Ideal integration with OSS-Fuzz
OSS projects have different build and test systems. So, we can not expect them to have a unified way of implementing and maintaining fuzz targets and integrating them with OSS-Fuzz. However, we will still try to give recommendations on the preferred ways.
Here are several features (starting from the easiest) that will make automated fuzzing simple and efficient, and will allow to catch regressions early on in the development cycle.
Every fuzz target:
- Is maintained by code owners in their RCS (Git, SVN, etc).
- Is built with the rest of the tests - no bit rot!
- Has a seed corpus with good code coverage.
- Is continuously tested on the seed corpus with ASan/UBSan/MSan
- Is fast and has no OOMs
- Has a fuzzing dictionary, if applicable
The code of the fuzz target(s) should be part of the project's source code repository. All fuzz targets should be easily discoverable (e.g. reside in the same directory, or follow the same naming pattern, etc).
This makes it easy to maintain the fuzzers and minimizes breakages that can arise as source code changes over time.
Make sure to fuzz the target locally for a small period of time to ensure that it does not crash, hang, or run out of memory instantly. See details at http://libfuzzer.info and http://tutorial.libfuzzer.info.
The interface between the fuzz target and the fuzzing engines is C, so you may use C or C++ to implement the fuzz target.
A plethora of different build systems exist in the open-source world. And the less OSS-Fuzz knows about them, the better it can scale.
An ideal build integration for OSS-Fuzz would look like this:
- For every fuzz target
fooin the project, there is a build rule that builds
foo_fuzzer, a binary that contains the fuzzing entry point (
LLVMFuzzerTestOneInput) and all the code it depends on, and that uses the
$LIB_FUZZING_ENGINE(env var provided by OSS-Fuzz environment).
- The build system supports changing the compiler and passing extra compiler
flags so that the build command for a
foo_fuzzerlooks similar to this:
# Assume the following env vars are set: # CC, CXX, CFLAGS, CXXFLAGS, LIB_FUZZING_ENGINE $ make_or_whatever_other_command foo_fuzzer
This will allow to have minimal OSS-Fuzz-specific configuration and thus be more robust.
There is no point in hardcoding the exact compiler flags in the build system because they a) may change and b) are different depending on the fuzzing engine and the sanitizer being used.
The corpus is a set of inputs for the fuzz target (stored as individual files). When starting the fuzzing process, one should have a "seed corpus", i.e. a set of inputs to "seed" the mutations. The quality of the seed corpus has a huge impact on fuzzing efficiency as it allows the fuzzer to discover new code paths more easily.
The ideal corpus is a minimal set of inputs that provides maximal code coverage.
For better OSS-Fuzz integration, the seed corpus should be available in revision control (can be same or different as the source code). It should be regularly extended with the inputs that (used to) trigger bugs and/or touch new parts of the code.
The fuzz targets should be regularly tested (not necessarily fuzzed!) as a part of the project's regression testing process. One way to do so is to link the fuzz target with a simple standalone driver (e.g. this one) that runs the provided inputs and use this driver with the seed corpus created in previous step. It is recommended to use sanitizers during regression testing.
For some input types, a simple dictionary of tokens used by the input language can have a dramatic positive effect on fuzzing efficiency. For example, when fuzzing an XML parser, a dictionary of XML tokens will help. AFL has a collection of such dictionaries for some of the popular data formats. Ideally, a dictionary should be maintained alongside the fuzz target. The syntax is described here.
For a fuzz target to be useful, it must have good coverage in the code that it is testing. You can view the coverage for your fuzz targets by looking at the fuzzer stats dashboard on ClusterFuzz, as well as coverage reports.
To generate an aggregated code coverage report for your project, please see code coverage documentation page.

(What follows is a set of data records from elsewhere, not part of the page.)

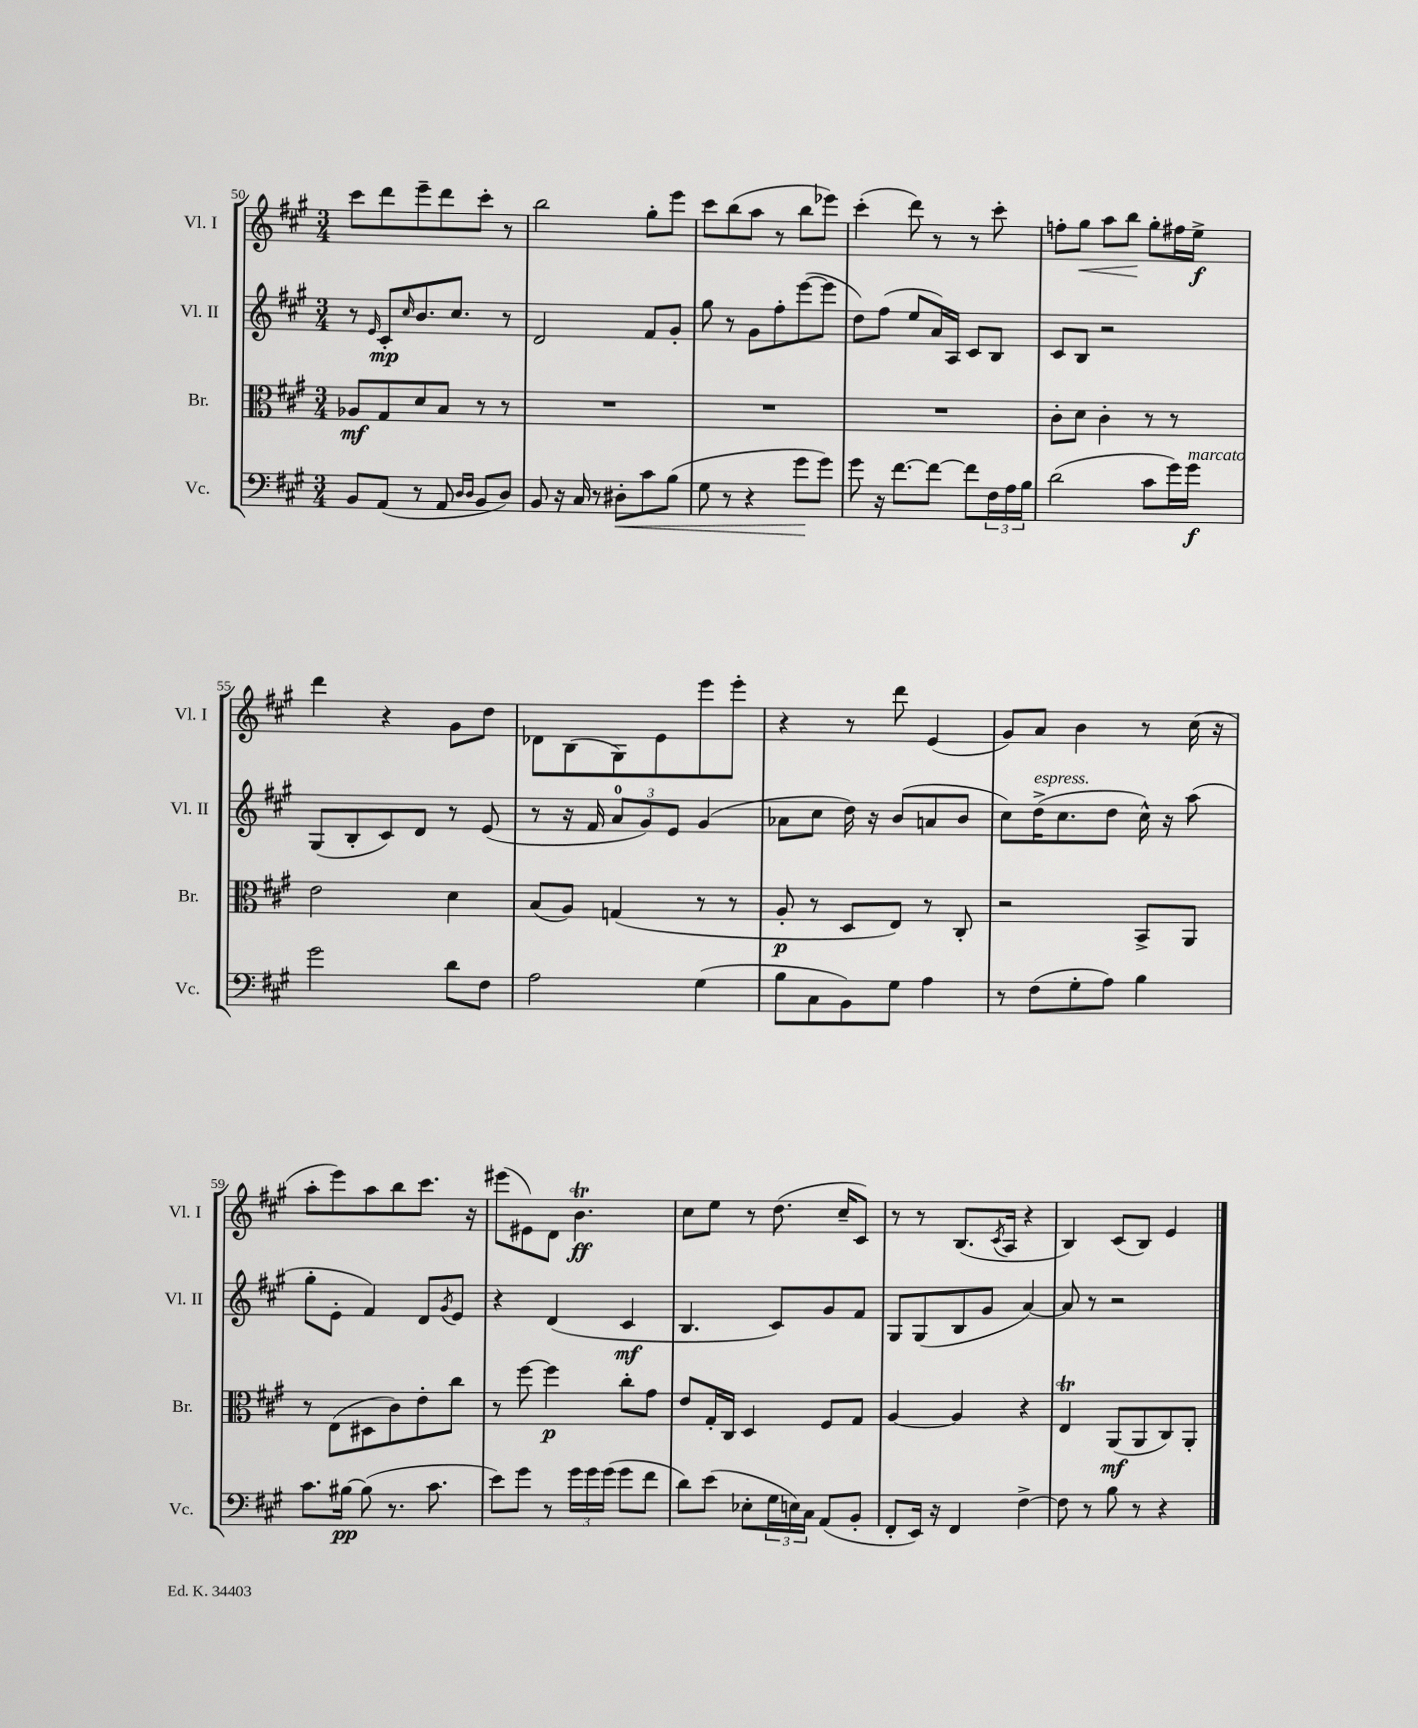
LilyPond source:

<<
\new StaffGroup <<
\new Staff = "s0" \with { instrumentName = "Vl. I" shortInstrumentName = "Vl. I" } {
    \clef treble \key a \major \numericTimeSignature \time 3/4
    cis'''8 d'''8 e'''8-- d'''8 cis'''8-. r8 |
    b''2 gis''8-. e'''8 |
    cis'''8 b''8( a''8 r8 b''8 ees'''8) |
    cis'''4-.( d'''8) r8 r8 cis'''8-. |
    f''8-. gis''8\< a''8 b''8\! gis''8-. fis''16 e''16->\f |
    d'''4 r4 gis'8 d''8 |
    des'8 b8( gis8) e'8 e'''8 e'''8-. |
    r4 r8 d'''8 e'4( |
    gis'8) a'8 b'4 r8 cis''16( r16 |
    a''8-. e'''8) a''8 b''8 cis'''8. r16 |
    eis'''8( eis'8) d'8 b'4.\trill\ff |
    cis''8 e''8 r8 d''8.( cis''16-- cis'8) |
    r8 r8 b8.( \acciaccatura { cis'8 } a16 r4 |
    b4) cis'8( b8) e'4 \bar "|." |
}
\new Staff = "s1" \with { instrumentName = "Vl. II" shortInstrumentName = "Vl. II" } {
    \clef treble \key a \major \numericTimeSignature \time 3/4
    r8 \grace { e'16 } cis'8-.\mp \grace { cis''16 } b'8. cis''8. r8 |
    d'2 fis'8 gis'8-. |
    gis''8 r8 gis'8 fis''8-. e'''8~( e'''8 |
    d''8) fis''8( e''8 a'16) a16 cis'8 b8 |
    cis'8 b8 r2 |
    gis8( b8-. cis'8) d'8 r8 e'8( |
    r8 r16 fis'16 \tuplet 3/2 { a'8-0 gis'8) e'8 } gis'4( |
    aes'8 cis''8 d''16) r16 b'8( a'8 b'8 |
    cis''8) d''16->^\markup { \italic "espress." }( cis''8. d''8 cis''16-^) r16 a''8( |
    gis''8-. e'8-. fis'4) d'8 \acciaccatura { gis'8 } e'8 |
    r4 d'4( cis'4\mf |
    b4. cis'8) gis'8 fis'8 |
    gis8 gis8( b8 gis'8 a'4~) |
    a'8 r8 r2 \bar "|." |
}
\new Staff = "s2" \with { instrumentName = "Br." shortInstrumentName = "Br." } {
    \clef alto \key a \major \numericTimeSignature \time 3/4
    aes8\mf gis8 d'8 b8 r8 r8 |
    R2. |
    R2. |
    R2. |
    cis'8-. d'8 cis'4-. r8 r8 |
    e'2 d'4 |
    b8( a8) g4( r8 r8 |
    a8-.\p r8 d8 e8) r8 cis8-. |
    r2 b,8-> a,8 |
    r8 e8( dis8 cis'8) e'8-. cis''8 |
    r8 fis''8~ fis''4\p cis''8-. gis'8 |
    e'8 gis16-. cis16 d4 fis8 gis8 |
    a4~ a4 r4 |
    e4\trill a,8\mf( a,8 cis8) a,8-. \bar "|." |
}
\new Staff = "s3" \with { instrumentName = "Vc." shortInstrumentName = "Vc." } {
    \clef bass \key a \major \numericTimeSignature \time 3/4
    b,8 a,8( r8 a,8 \grace { d16 d16 } b,8 d8) |
    b,8 r16 cis16 r8 dis8-.\< cis'8 b8( |
    gis8 r8 r4 gis'8\! gis'8) |
    gis'8 r16 fis'8.~ fis'8~ fis'8 \tuplet 3/2 { fis16 a16 b16 } |
    d'2( cis'8 gis'16) gis'16\f^\markup { \italic "marcato" } |
    gis'2 d'8 fis8 |
    a2 gis4( |
    b8 cis8 b,8) gis8 a4 |
    r8 fis8( gis8-. a8) b4 |
    cis'8. bis16~\pp bis8( r8. cis'8. |
    e'8) gis'8 r8 \tuplet 3/2 { gis'16 gis'16 gis'16( } gis'8 fis'8 |
    d'8) e'8( ees8-. \tuplet 3/2 { gis16 e16) cis16 } a,8( b,8-. |
    fis,8-. e,16) r16 fis,4 fis4~-> |
    fis8 r8 b8 r8 r4 \bar "|." |
}
>>
>>
\layout { \context { \Score currentBarNumber = #50 } }
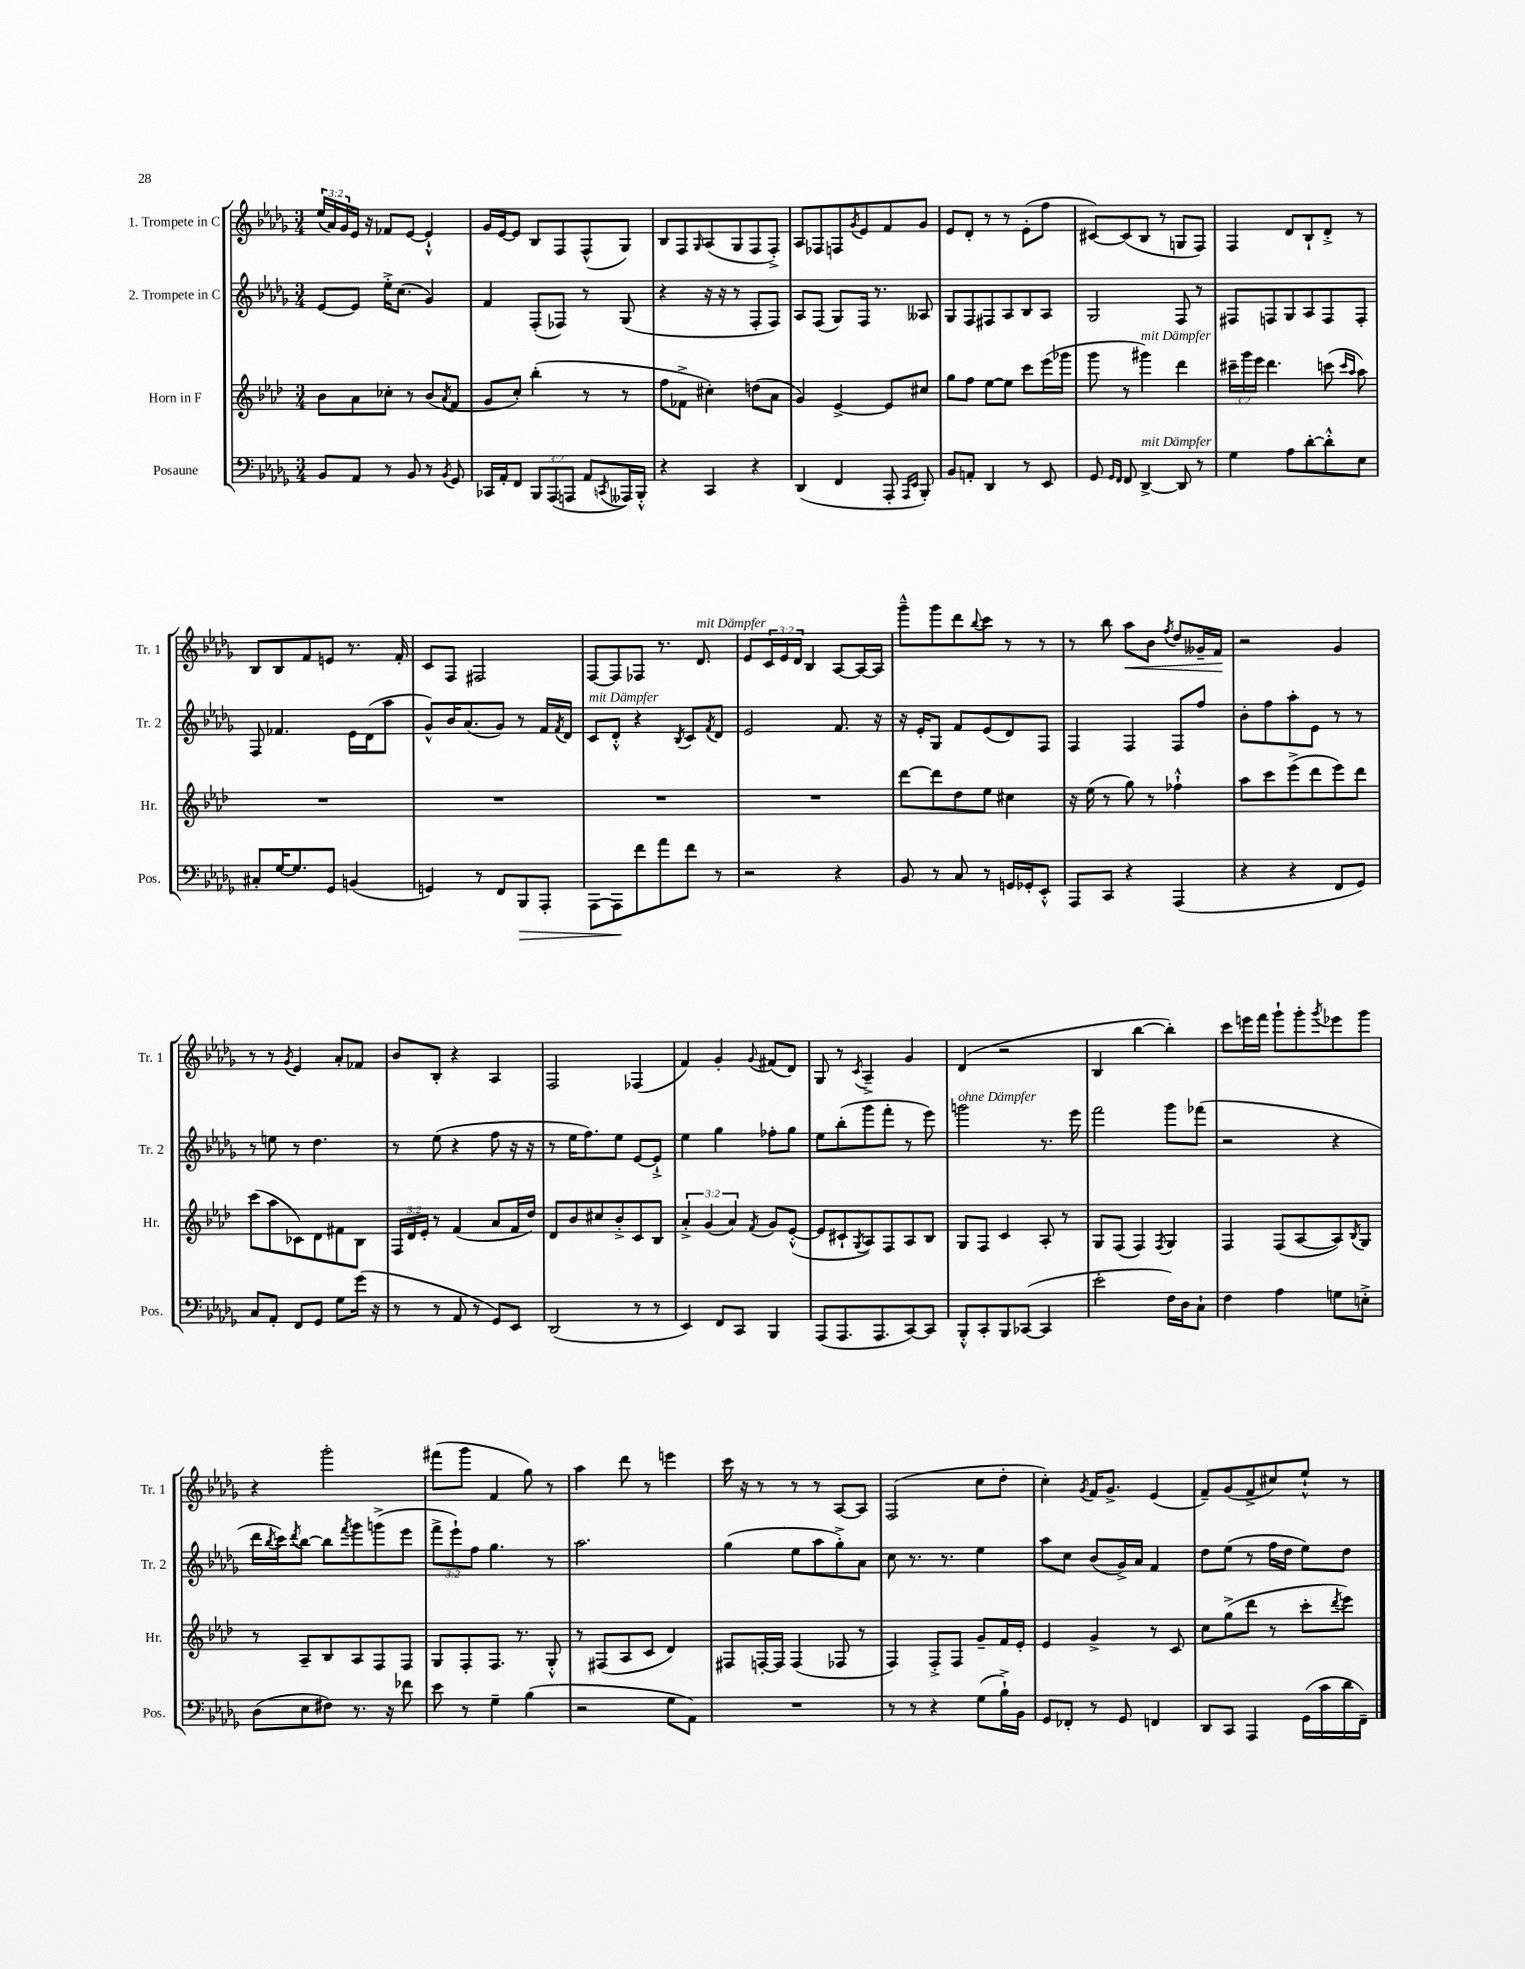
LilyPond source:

<<
\new StaffGroup <<
\new Staff = "s0" \with { instrumentName = "1. Trompete in C" shortInstrumentName = "Tr. 1" } {
    \clef treble \key des \major \numericTimeSignature \time 3/4 \override Staff.TupletNumber.text = #tuplet-number::calc-fraction-text
    \tuplet 3/2 { ees''16( aes'16) ges'16 } ees'16 r16 fes'8 ees'8~ ees'4-!-^ |
    ges'16 ees'16~ ees'8 bes8 f8 f8-^( ges8) |
    bes8 f8 \grace { ges16 } aes8( ges8 f8 f8-.->) |
    aes8 fes8 f8 \acciaccatura { ges'8 } ees'8 f'8 ges'8 |
    ees'8 des'8-. r8 r8 ees'8-.( f''8 |
    cis'8~) cis'8( bes8 r8 g8 f8) |
    f4 des'8 bes8-! des'8-.-> r8 |
    bes8 bes8 f'8 e'8 r8. f'16-. |
    c'8 f8 fis2 |
    f8~ f8 fes8 r8. des'8.^\markup { \italic "mit Dämpfer" } |
    ees'8 \tuplet 3/2 { c'16 ees'16 des'16 } bes4 aes8~ aes16~ aes16 |
    ges'''8---^ ges'''8 des'''8 \appoggiatura { bes''8 } c'''8 r8 r8 |
    r8 bes''8 aes''8\< bes'8 \acciaccatura { f''8 } des''8 geses'16-- f'16\! |
    r2 ges'4 |
    r8 r8 \acciaccatura { ges'8 } ees'4 aes'8-. fes'8 |
    bes'8 bes8-. r4 aes4 |
    f2 fes4( |
    f'4) ges'4-. \appoggiatura { ges'8 } fis'8( des'8) |
    ges8 r8 \acciaccatura { c'8 } aes4---> ges'4 |
    des'4( r2 |
    bes4 bes''4~ bes''4-.) |
    c'''8 e'''16 f'''16 ges'''8-! ges'''8-. \acciaccatura { ges'''8 } ees'''8 ges'''8 |
    r4 ges'''2-. |
    fis'''8( ges'''8 f'4 ges''8) r8 |
    aes''4 des'''8 r8 e'''4 |
    c'''16 r16 r8 r8 r8 aes8~ aes8 |
    f2( c''8 des''8-. |
    c''4-.) \acciaccatura { ges'8 } f'16 ges'8.-> ees'4( |
    f'8--) ges'8( f'8-> cis''8) ees''8-!-^ r8 \bar "|." |
}
\new Staff = "s1" \with { instrumentName = "2. Trompete in C" shortInstrumentName = "Tr. 2" } {
    \clef treble \key des \major \numericTimeSignature \time 3/4 \override Staff.TupletNumber.text = #tuplet-number::calc-fraction-text
    ees'8~ ees'8 ees''16-.-> c''8.( ges'4) |
    f'4 f8-.( fes8) r8 ges8( |
    r4 r16 r16 r8 f8-. f8) |
    aes8 f8( ges8) f16 r8. aeses8 |
    ges8 f8 fis8 aes8 bes8 aes8 |
    ges2 f8 r8 |
    fis8 f8 ges8 aes8 f8 f8-. |
    f8 fes'4. ees'16 des'16( aes''8 |
    ges'8-^) bes'16 aes'8.( ges'8) r8 f'16 \acciaccatura { f'8 } des'16 |
    c'8^\markup { \italic "mit Dämpfer" } des'8-.-^ r4 \acciaccatura { bes8 } c'8 \acciaccatura { f'8 } des'8 |
    ees'2 f'8. r16 |
    r16 ees'16-. ges8 f'8 ees'8( des'8) f8 |
    f4 f4 f8 f''8 |
    bes'8-. f''8 aes''8-. ees'8 r8 r8 |
    r8 e''8 r8 des''4. |
    r8 ees''8( r4 f''8 r16 r16 |
    r8 ees''16 f''8.) ees''8 ees'8~ ees'8-!-> |
    ees''4 ges''4 fes''8-. ges''8 |
    ees''8 bes''8-.( ges'''8 f'''8-. r8 ees'''8) |
    g'''2^\markup { \italic "ohne Dämpfer" } r8. ees'''16 |
    f'''2 ges'''8 fes'''8( |
    r2 r4 |
    des'''16 \acciaccatura { bes''8 } c'''16) \acciaccatura { des'''8 } bes''8~ bes''8 \acciaccatura { f'''8 } ges'''8 g'''8->( ees'''8 |
    \tuplet 3/2 { f'''8-> ees'''8-!) f''8 } ges''4. r8 |
    aes''2. |
    ges''4( ees''8 aes''8 ges''8-.->) aes'8 |
    c''8 r8. r8. ees''4 |
    aes''8 c''8 bes'8( ges'16->) aes'16 f'4 |
    des''8 ees''8( r8 f''16 des''16 ees''8) des''8 \bar "|." |
}
\new Staff = "s2" \with { instrumentName = "Horn in F" shortInstrumentName = "Hr." } {
    \clef treble \key aes \major \numericTimeSignature \time 3/4 \override Staff.TupletNumber.text = #tuplet-number::calc-fraction-text
    bes'8 aes'8 ces''8-. r8 bes'8( \acciaccatura { aes'8 } f'8 |
    g'8 c''8-.) bes''4-.( r8 r8 |
    f''8 fes'8-> cis''4-.) d''8( aes'8 |
    g'4) ees'4~-> ees'8 cis''8 |
    g''8 f''8 ees''8~ ees''8 c'''8 ees'''16( ges'''16 |
    g'''8 r8 gis'''4^\markup { \italic "mit Dämpfer" }) des'''4 |
    \tuplet 3/2 { cis'''16-- g'''16 ees'''16 } des'''4. c'''8( \grace { c'''16 aes''16 } aes''8) |
    R2. |
    R2. |
    R2. |
    R2. |
    des'''8~ des'''8 des''8 ees''8 cis''4 |
    r16 ees''16( r8 g''8) r8 fes''4-!-^ |
    aes''8 c'''8 ees'''8->( des'''8 ees'''8) des'''8 |
    c'''8( aes''8 ces'8) des'8 fis'8 bes8 |
    \tuplet 3/2 { f16 des'16 ees'16-. } r8 f'4( aes'8 f'16 des''16) |
    des'8 bes'8 cis''8 bes'8-.-> c'8 bes8 |
    \tuplet 3/2 { aes'4-.-> g'4( aes'4) } \acciaccatura { f'8 } g'8 ees'8~-.-^( |
    ees'8 cis'8-! \acciaccatura { g8 } aes8) f8 aes8 bes8 |
    g8 f8 c'4 aes8-. r8 |
    g8 f8( f4) \acciaccatura { f8 } g4 |
    f4 f8( aes8~ aes8) \acciaccatura { bes8 } g8 |
    r8 aes8-- bes8 aes8 f8 f8 |
    g8 f8-. f8. r8. g8-.-^ |
    r8 fis8( aes8 c'8 des'4) |
    fis8 f16~-. f16 f4( fes8 r8 |
    f4) f8-.-> f8 g'8-- f'16 ees'16-. |
    ees'4 g'4-> r8 c'8 |
    c''8 g''8->( des'''8 r8 c'''8-. \acciaccatura { des'''8 } ees'''8) \bar "|." |
}
\new Staff = "s3" \with { instrumentName = "Posaune" shortInstrumentName = "Pos." } {
    \clef bass \key des \major \numericTimeSignature \time 3/4 \override Staff.TupletNumber.text = #tuplet-number::calc-fraction-text
    bes,8 aes,8 r8 bes,8 r8 \acciaccatura { bes,8 } ges,8 |
    ces,16 aes,16-. f,8 \tuplet 3/2 { bes,,8 aes,,8( a,,8 } aes,8 \acciaccatura { c,8 } aeses,,16) bes,,16-.-^ |
    r4 c,4 r4 |
    des,4( f,4 aes,,8-. \grace { aes,,16 ees,16 } bes,,8-.) |
    bes,8 a,8-. des,4 r8 ees,8 |
    ges,8 \grace { ges,16 f,16 } f,8 des,4~->^\markup { \italic "mit Dämpfer" } des,8 r8 |
    ges4 aes8 des'8~-. des'8-.-^ ees8 |
    cis8-. ges16~ ges8. ges,8 b,4( |
    g,4) r8 f,8 bes,,8\> aes,,8-. |
    aes,,8~ aes,,8\! f'8 aes'8 f'8 r8 |
    r2 r4 |
    bes,8 r8 c8 r8 g,16 ges,16-. ees,8-.-^ |
    aes,,8 c,8 r4 aes,,4( |
    r4 r4 f,8 ges,8) |
    c8 aes,8-. f,8 ges,8 ges8 ges'16( r16 |
    r8 r8 aes,8 r8 ges,8) ees,8 |
    des,2( r8 r8 |
    ees,4) f,8 c,8 bes,,4 |
    aes,,8( aes,,8. aes,,8. c,8~) c,8 |
    bes,,8-.-^ c,8-. bes,,8 ces,8~( ces,4 |
    ees'2-. f16) des16 c8-! |
    f4 aes4 g8 e8-.-> |
    des8( ees8 fis8) r8. r16 fes'8 |
    ees'8 r8 ges4-- bes4( |
    r2 ges8 aes,8) |
    R2. |
    r8 r8 r4 ges8( bes16-!->) bes,16 |
    ges,8 fes,8-. r8 ges,8 f,4 |
    des,8 c,8 aes,,4 ges,16( c'16 des'16 f,16--) \bar "|." |
}
>>
>>
\layout { \context { \Score \remove "Bar_number_engraver" } }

Coverage can often be improved by adding dictionaries, more inputs for seed corpora, and fixing timeouts/out-of-memory bugs in your targets.
Fuzz targets should also be performant, as high memory usage and/or slow execution speed can slow the down the growth of coverage and finding of new bugs. ClusterFuzz provides a performance analyzer for each fuzz target that shows problems that are impacting the performance of the fuzz target.
You may look at a simple example that covers most of the items above.
Not a project member?
If you are a member of the project you want to fuzz, most of the steps above are simple. However in some cases, someone outside the project team may want to fuzz the code and the project maintainers are not interested in helping.
In such cases, we can host the fuzz targets, dictionaries, etc in OSS-Fuzz's repository and mention them in the Dockerfile. Examples: libxml2, c-ares, expat. This is far from ideal because the fuzz targets will not be continuously tested and hence may quickly bitrot.
If you are not a project maintainer, we may not be able to CC you to security bugs found by OSS-Fuzz.